You are cordially invited to attend a seminar with William Julius Wilson. He received his Ph.D. in sociology and anthropology from Washington State University in 1966. He then taught sociology at the University of Massachusetts at Amherst, before joining the University of Chicago faculty in 1972. In 1990 he became the Lucy Flower University Professor and Director of the University of Chicago's Center for the Study of Urban Inequality. Since 1996, he has been a member of the Harvard University faculty. Past president of the American Sociological Association, he has received 39 honorary degrees. Professor Wilson is the recipient of the 1998 National Medal of Science, the highest scientific honor in the United States. In 2003, the American Academy of Arts and Sciences gave him the Talcott Parsons Prize in the Social Sciences.

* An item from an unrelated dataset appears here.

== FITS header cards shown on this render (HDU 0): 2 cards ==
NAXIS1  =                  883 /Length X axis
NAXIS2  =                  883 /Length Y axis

Among Professor Wilson's voluminous publications are the following prize-winning books:

  • The Declining Significance of Race: Blacks and Changing American Institutions (1978)
  • The Truly Disadvantaged: The Inner City, the Underclass, and Public Policy (1987)
  • When Work Disappears: The World of the New Urban Poor (1996)
  • The Bridge over the Racial Divide: Rising Inequality and Coalition Politics (1999)

These four books have been translated into numerous foreign languages and have become standard works in the field of sociology. The seminar will be based on the ideas of his forthcoming book from Knopf, The Roots of Racial Tensions: Urban Ethnic Neighborhoods.